California and Texas physicians secure big victory on loan forgiveness eligibility

October 13, 2023

Physicians who need to consolidate their loans must do so by December 31, 2023

Many California and Texas physicians are now eligible for the Public Service Loan Forgiveness (PSLF) program due to a rule change enacted by the U.S. Department of Education.

The PSLF program allows physicians who work full-time in public or private non-profit hospitals, clinics or medical offices to be eligible for loan forgiveness. However, due to state laws that prohibit physician employment by private non-profit hospitals, physicians in California and Texas had been excluded from the program.  

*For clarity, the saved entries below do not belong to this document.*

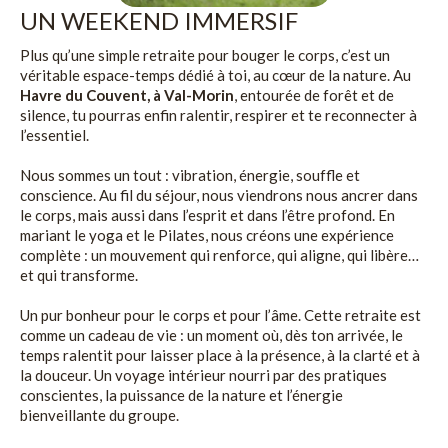
UN WEEKEND IMMERSIF
Plus qu’une simple retraite pour bouger le corps, c’est un
véritable espace-temps dédié à toi, au cœur de la nature. Au
Havre du Couvent, à Val-Morin
, entourée de forêt et de
silence, tu pourras enfin ralentir, respirer et te reconnecter à
l’essentiel.
Nous sommes un tout : vibration, énergie, souffle et
conscience. Au fil du séjour, nous viendrons nous ancrer dans
le corps, mais aussi dans l’esprit et dans l’être profond. En
mariant le yoga et le Pilates, nous créons une expérience
complète : un mouvement qui renforce, qui aligne, qui libère…
et qui transforme.
Un pur bonheur pour le corps et pour l’âme. Cette retraite est
comme un cadeau de vie : un moment où, dès ton arrivée, le
temps ralentit pour laisser place à la présence, à la clarté et à
la douceur. Un voyage intérieur nourri par des pratiques
conscientes, la puissance de la nature et l’énergie
bienveillante du groupe.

Since 2016, the California Medical Association (CMA), along with the California Hospital Association, the Texas Medical Association (TMA), and the Texas Hospital Association – representing more than 100,000 physicians and hundreds of hospitals – have been urging the Dept. of Education to fix the inadvertent exclusion of California and Texas physicians. The Dept. of Education released the final rule with the sought-after fix that provided an exception to allow more California and Texas physicians to participate in the program in the fall of 2022.

“I am proud we were able to ensure a more diverse physician workforce in California and Texas by expanding access to medical student loan forgiveness,” said CMA President Donaldo Hernandez, M.D. “Our goal is to build a physician workforce to improve access to medical care for marginalized patients in underserved communities.”   

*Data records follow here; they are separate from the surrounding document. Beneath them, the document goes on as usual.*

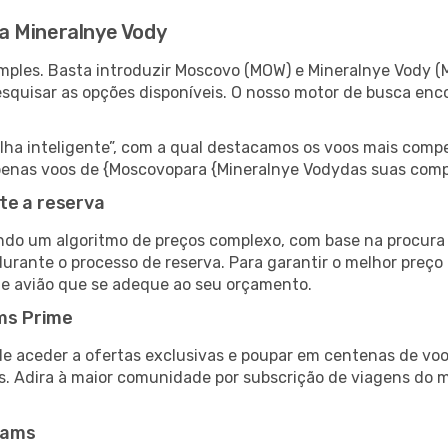
a Mineralnye Vody
mples. Basta introduzir Moscovo (MOW) e Mineralnye Vody (
esquisar as opções disponíveis. O nosso motor de busca enc
 inteligente”, com a qual destacamos os voos mais compet
r apenas voos de {Moscovopara {Mineralnye Vodydas suas com
te a reserva
do um algoritmo de preços complexo, com base na procura e
urante o processo de reserva. Para garantir o melhor preço
de avião que se adeque ao seu orçamento.
ms Prime
de aceder a ofertas exclusivas e poupar em centenas de voo
s. Adira à maior comunidade por subscrição de viagens do
eams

“California and Texas are projected to have the two largest physician shortages in the nation over the next decade," said TMA President Rick W. Snyder II, M.D. "This program will allow us to retain and recruit new physicians to our states to address our growing physician shortages and access to care challenges for the patients who need us most."

Under the new rule, if physicians in California and Texas have student loans and provided services in a nonprofit hospital, clinic/office owned by a 1206(l) foundation or other nonprofit entity for an average of 30 hours per week, and make 120 qualifying payments, they may now qualify. Even if physicians worked for a for-profit sole proprietorship, partnership or were employed by a for-profit medical group, they may still qualify if the services they provided were in a facility owned by a nonprofit.

Physicians graduate medical school with a median debt level of $200,000.  Under the previous rules, physicians were discouraged from practicing in California and Texas because they couldn’t get their loans forgiven, as they could in other states. This rule change was vital as California and Texas are projected to have the two largest physician shortages over the next decade due to growing and aging populations, and an aging physician workforce (roughly one-third of physicians are over age 60, and half are over age 50).

To be eligible for the PSLF program and to have past time worked counted towards the program requirements, physicians must have a direct government loan or consolidate their loans into a direct loan by December 31, 2023.

To provide information about the PSLF program and how apply, as well as answer questions, CMA along with the California Hospital Association (CHA), Texas Medical Association (TMA), and Texas Hospital Association (THA) recently co-hosting a free webinar on the new PSLF rules. The one-hour webinar is accessible on-demand for anyone interested.

CMA has also published a guide – “Public Service Loan Forgiveness: What California Physicians Need to Know”  – to help physicians determine whether they may qualify for hours worked back to 2007 or for future years of service.